Our plot below produces the same information but shown in a barplot.
trainWords <- sanopi %>%
unnest_tokens(word, text) %>%
count(source, word, sort = TRUE) %>%
ungroup()
total_words <- trainWords %>%
group_by(source) %>%
summarize(total = sum(n))
trainWords <- left_join(trainWords, total_words)
#Now we are ready to use the bind_tf_idf which computes the tf-idf for each term.
trainWords <- trainWords %>%
filter(!is.na(source)) %>%
bind_tf_idf(word, source, n)
plot_trainWords <- trainWords %>%
arrange(desc(tf_idf)) %>%
mutate(word = factor(word, levels = rev(unique(word))))
plot_trainWords %>%
top_n(20) %>%
ggplot(aes(word, tf_idf)) +
geom_col(fill = "orange2") +
labs(x = NULL, y = "tf-idf") +
coord_flip() +
theme_bw()
To conclude:
Regarding article news released, we can find that there were more articles released on December 11 2017, the day of the senate hearing on the Dengvaxia Scam. We can expect at least 2 to 3 more days of high quantity release regarding the topic before it cools down.
Longest news articles are from interskyon.com and Philstar.com. We can expect similar length of words used in their articles when we read them. ABS-CBN.com has the lowest. If you want quick tidbits of information, then I believe you can choose it.
So far, I have collected more local outlets compared to foreign outlets.
Top most common words are dengue followed by dengvaxia , program, health, sanofi, Philppines and children. We can expect these keywords in articles relating to the dengvaxia scam. The words can also be further use when carrying out further research regarding the topics.
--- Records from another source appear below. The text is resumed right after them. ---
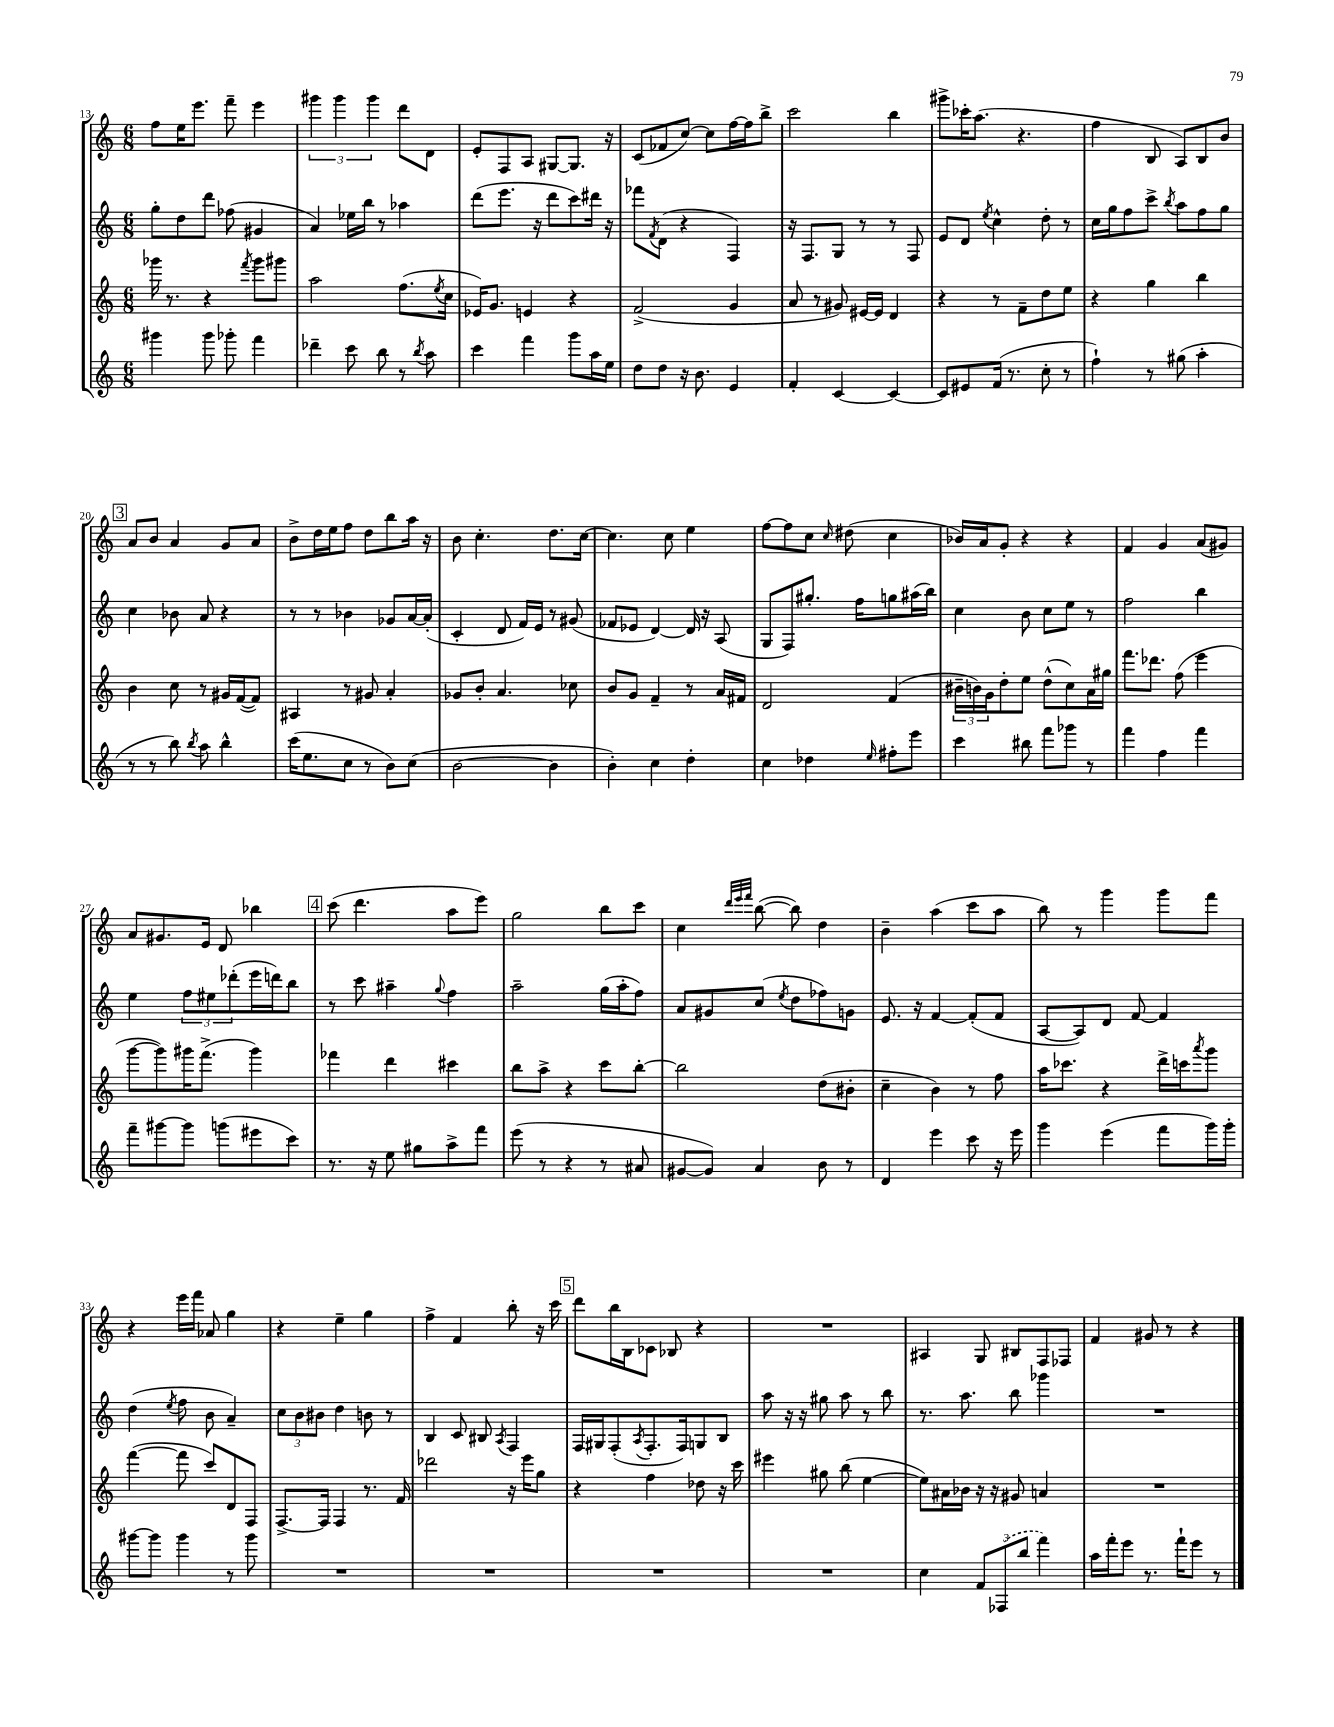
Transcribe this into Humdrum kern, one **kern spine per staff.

**kern	**kern	**kern	**kern
*part4	*part3	*part2	*part1
*staff4	*staff3	*staff2	*staff1
*clefG2	*clefG2	*clefG2	*clefG2
*k[]	*k[]	*k[]	*k[]
*M6/8	*M6/8	*M6/8	*M6/8
=13	=13	=13	=13
4ggg#X\	16ggg-X\	8gg'\L	8ff\L
.	8.r	.	.
.	.	8dd\	16ee\K
.	.	.	8.eee\J
8ggg#\	4r	8ddd\J	.
8ggg-X'\	.	(8ff-X\	8fff~\
.	8qfff/	.	.
4fff\	8ggg-\L	4g#X/	4eee\
.	8ggg#X\J	.	.
=14	=14	=14	=14
4ddd-X~\	2aa\	4a/)	6ggg#X\
.	.	.	6ggg#\
8ccc\	.	16ee-X\LL	.
.	.	16bb\JJ	.
.	.	.	6ggg#\
8bb\	.	8r	.
8r	(8.ff\L	4aa-X\	8ddd\L
8qbb/	.	.	.
8aa\	.	.	8d\J
.	8qee/	.	.
.	16cc\Jk	.	.
=15	=15	=15	=15
4ccc\	16e-X/KL)	(8ddd\L	8e'/L
.	8.g/J	.	.
.	.	8.eee\J	8F/
4fff\	4en/	.	8A/J
.	.	16r	.
.	.	8ddd\L	[8G#X/L
8ggg\L	4r	8ccc\)	8.G#/J]
16aa\L	.	16ddd#X\Jk	.
16ee\JJ	.	16r	16r
=16	=16	=16	=16
8dd\L	(2f^/	8fff-X\L	(8c/L
.	.	8qf/	.
8dd\J	.	(8d\J	8f-X/
16r	.	4r	[8cc/J)
8.b\	.	.	.
.	.	.	8cc\L]
4e/	4g/	4F/)	[16ff\L
.	.	.	16ff\J]
.	.	.	8bb^\J
=17	=17	=17	=17
4f'/	8a/	16r	2ccc\
.	.	8.F/L	.
.	8r	.	.
[4c/	8g#X/)	8G/J	.
.	[16e#X/LL	8r	.
.	16e#/JJ]	.	.
4c/_	4d/	8r	4bb\
.	.	8F/	.
=18	=18	=18	=18
8c/L]	4r	8e/L	8ggg#X^\L
8e#X/	.	8d/J	16ccc-X'\K
.	.	.	(8.aa\J
.	.	8qee/	.
(16f/Jk	8r	4cc^^\	.
8.r	.	.	.
.	8f~\L	.	4.r
8cc'\	8dd\	8dd'\	.
8r	8ee\J	8r	.
=19	=19	=19	=19
4ff`\)	4r	16cc\LL	4ff\
.	.	16gg\J	.
.	.	8ff\	.
8r	4gg\	8ccc^\J	8B/
.	.	8qbb/	.
(8gg#X\	.	8aa\L	8A/L)
4aa'\	4bb\	8ff\	8B/
.	.	8gg\J	8b/J
!!LO:LB:g=z
!!LO:REH:place=s1:t=3
=20	=20	=20	=20
8r	4b\	4cc\	8a/L
8r	.	.	8b/J
8bb\)	8cc\	8b-X\	4a/
8qbb/	.	.	.
8aa\	8r	8a/	.
4bb^^\	16g#X/LL	4r	8g/L
.	([16f/J	.	.
.	8f/J])	.	8a/J
=21	=21	=21	=21
(16ccc\KL	4A#X/	8r	8b^\L
8.ee\	.	.	.
.	.	8r	16dd\L
.	.	.	16ee\J
8cc\J	8r	4b-X\	8ff\J
8r	8g#X/	.	8dd\L
8b\L)	4a'/	8g-X/L	8bb\
(8cc\J	.	[16a/L	16aa\Jk
.	.	(16a'/JJ]	16r
=22	=22	=22	=22
[2b\	8g-X/L	4c'/	8b\
.	8b'/J	.	4.cc'\
.	4.a/	8d/	.
.	.	16f/LL)	.
.	.	16e/JJ	.
4b\]	.	8r	8.dd\L
.	8cc-X\	(8g#X/	.
.	.	.	[16cc\Jk
=23	=23	=23	=23
4b'\)	8b/L	8f-X/L	4.cc\]
.	8g/J	8e-X/J	.
4cc\	4f~/	[4d/)	.
.	.	.	8cc\
4dd'\	8r	16d/]	4ee\
.	.	16r	.
.	16a/LL	(8A/	.
.	16f#X/JJ	.	.
=24	=24	=24	=24
4cc\	2d/	8G/L	[8ff\L
.	.	8F/)	8ff\]
4dd-X\	.	8.gg#X'/J	8cc\J
.	.	.	16qqcc/
.	.	.	(8dd#X\
.	.	16ff\KL	.
16qqee/	.	.	.
8ff#X'\L	(4f/	8ggn\	4cc\
8eee\J	.	(16aa#X\L	.
.	.	16bb\JJ)	.
=25	=25	=25	=25
4ccc\	24b#X~\LL	4cc\	16b-X/LL)
.	24bn\)	.	.
.	.	.	16a/J
.	24g\J	.	.
.	8dd'\	.	8g'/J
8bb#X\	8ee\J	8b\	4r
8fff\L	(8dd^^\L	8cc\L	.
8ggg-X\J	8cc\)	8ee\J	4r
8r	16a\L	8r	.
.	16gg#X\JJ	.	.
=26	=26	=26	=26
4fff\	8.fff\L	2ff\	4f/
.	8.ddd-X\J	.	.
4ff\	.	.	4g/
.	(8ff\	.	.
4fff\	4eee\	4bb\	(8a/L
.	.	.	8g#X/J)
!!LO:LB:g=z
=27	=27	=27	=27
8fff~\L	[8ggg\L	4ee\	8a/L
[8ggg#X\	8ggg\])	.	8.g#X/
8ggg#\J]	16ggg#X\K	12ff\L	.
.	(8.fff^\J	.	16e/Jk
.	.	12ee#X\	.
(8gggn\L	.	.	8d/
.	.	(12ddd-X'\	.
8eee#X\	4ggg#\)	16eee\L	4bb-X\
.	.	16dddn\J)	.
8ccc\J)	.	8bb\J	.
!!LO:REH:place=s1:t=4
=28	=28	=28	=28
8.r	4fff-X\	8r	(8ccc\
.	.	8ccc\	4.ddd\
16r	.	.	.
8ee\	4ddd\	4aa#X~\	.
8gg#X\L	.	.	.
.	.	8qqgg/	.
8aa^\	4ccc#X\	4ff\	8aa\L
8fff\J	.	.	8eee\J)
=29	=29	=29	=29
(8eee\	8bb\L	2aa~\	2gg\
8r	8aa^\J	.	.
4r	4r	.	.
8r	8ccc\L	(16gg\LL	8bb\L
.	.	16aa'\J	.
8a#X/	[8bb'\J	8ff\J)	8ccc\J
=30	=30	=30	=30
[8g#X/L	2bb\]	8a/L	4cc\
8g#/J])	.	8g#X/	.
.	.	.	32qqddd/LLL
.	.	.	32qqeee/
.	.	.	32qqfff/JJJ
4a/	.	(8cc/J	([8bb\
.	.	8qee/	.
.	.	8dd\L	8bb\])
8b\	(8dd\L	8ff-X\)	4dd\
8r	8b#X'\J	8gn\J	.
=31	=31	=31	=31
4d/	4cc~\	8.e/	4b~\
.	.	16r	.
4eee\	4b\)	[4f/	(4aa\
8ccc\	8r	(8f'/L]	8ccc\L
16r	8ff\	8f/J	8aa\J
16eee\	.	.	.
=32	=32	=32	=32
4ggg\	16aa\KL	[8A/L	8bb\)
.	8.ccc-X\J	.	.
.	.	8A/])	8r
(4eee\	4r	8d/J	4ggg\
.	.	[8f/	.
8fff\L	16ddd^\LL	4f/]	8ggg\L
.	16cccn\J	.	.
.	8qaaa/	.	.
16ggg\L)	8ggg\J	.	8fff\J
16ggg'\JJ	.	.	.
!!LO:LB:g=z
=33	=33	=33	=33
[8ggg#X\L	([4fff\	(4dd\	4r
8ggg#\J]	.	.	.
.	.	8qee/	.
4ggg#\	8fff\]	8ff\	16eee\LL
.	.	.	16fff\JJ
.	8ccc/L)	8b\	8a-X/
8r	8d/	4a~/)	4gg\
8ggg#\	8F/J	.	.
=34	=34	=34	=34
2.r	[8.F^/L	12cc\L	4r
.	.	12b\	.
.	.	12b#X\J	.
.	16F/Jk]	.	.
.	4F/	4dd\	4ee~\
.	8.r	8bn\	4gg\
.	.	8r	.
.	16f/	.	.
=35	=35	=35	=35
2.r	2ddd-X\	4B/	4ff^\
.	.	8c/	4f/
.	.	8B#X/	.
.	.	8qA/	.
.	16r	4F/	8bb'\
.	16eee\KL	.	.
.	8gg\J	.	16r
.	.	.	16ccc\
!!LO:REH:place=s1:t=5
=36	=36	=36	=36
2.r	4r	16F/LL	8ddd\L
.	.	16G#X/J	.
.	.	(8F'/	16bb\L
.	.	.	16B\J
.	.	8qA/	.
.	4ff\	8.F'/	8c-X\J
.	.	.	8B-X/
.	.	16F/k)	.
.	8dd-X\	8Gn/	4r
.	16r	8B/J	.
.	16ccc\	.	.
=37	=37	=37	=37
2.r	4eee#X\	8aa\	2.r
.	.	16r	.
.	.	16r	.
.	8gg#X\	8gg#X\	.
.	(8bb\	8aa\	.
.	[4ee\	8r	.
.	.	8bb\	.
=38	=38	=38	=38
4cc\	8ee\L])	8.r	4A#X/
.	16a#X\L	.	.
.	16b-X\JJ	8.aa\	.
12f/L	16r	.	8G/
.	16r	.	.
(12F-X/	.	.	.
.	8g#X/	8bb\	8B#X/L
12bb/J	.	.	.
4fff\)	4an/	4ggg-X\	8F/
.	.	.	8F-X/J
=39	=39	=39	=39
16aa\LL	2.r	2.r	4f/
16fff'\J	.	.	.
8eee\J	.	.	.
8.r	.	.	8g#X/
.	.	.	8r
16fff`\KL	.	.	.
8eee\J	.	.	4r
8r	.	.	.
==	==	==	==
*-	*-	*-	*-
We can see some key person’s of interest. We can see former president Aquino , Senator Gordon , DOH Secretary Francisco Doque , former DOH secretaries Garin and Ubial. As the issue continues, we can expect stories coming from these different persons. From time to time, Dr. Leachon’s name may also appear.
We can see coverage of French Sanofi drug maker in a controversial situation. Ever since, the issue erupted, the companies stock has dropped and has really put the company in a worse light. We expect to continue hearing stories from their side.
We can see that many children are really put on risk . We can expect to continue hearing stories of severe infection and worse death involving children who were vaccinated.
The senate probe will continue. We will expect Senator Gordon and present DOH secretary Doque investigation to continue regarding the dengvaxia scam.
The raw sanopi dataset is saved from an xlsx file in my computer. If you want to have a copy and play around with, you can send me your email and I will sent it to you. For the moment, I am continuing to collect articles everyday and updating my dataset. My analysis on the dengvaxia scam will continue until the issue cools down.